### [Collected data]
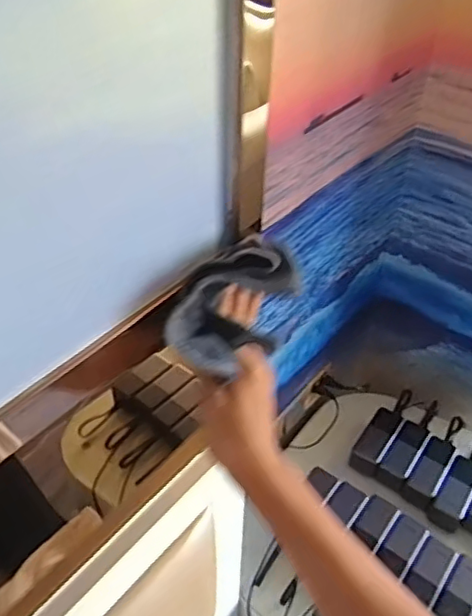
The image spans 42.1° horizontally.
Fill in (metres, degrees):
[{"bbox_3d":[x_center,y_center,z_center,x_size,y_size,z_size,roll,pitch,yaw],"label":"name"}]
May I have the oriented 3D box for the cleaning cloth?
[{"bbox_3d":[0.000,-0.003,0.439,0.062,0.058,0.102,20,44,19],"label":"cleaning cloth"}]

### [WHAT YOU HAVE TO DO]
The answer must reproduce every line of the records above exactly, with all pictures left out.

### [SOLUTION TO THIS EXERCISE]
The image spans 42.1° horizontally.
Fill in (metres, degrees):
[{"bbox_3d":[x_center,y_center,z_center,x_size,y_size,z_size,roll,pitch,yaw],"label":"name"}]
May I have the oriented 3D box for the cleaning cloth?
[{"bbox_3d":[0.000,-0.003,0.439,0.062,0.058,0.102,20,44,19],"label":"cleaning cloth"}]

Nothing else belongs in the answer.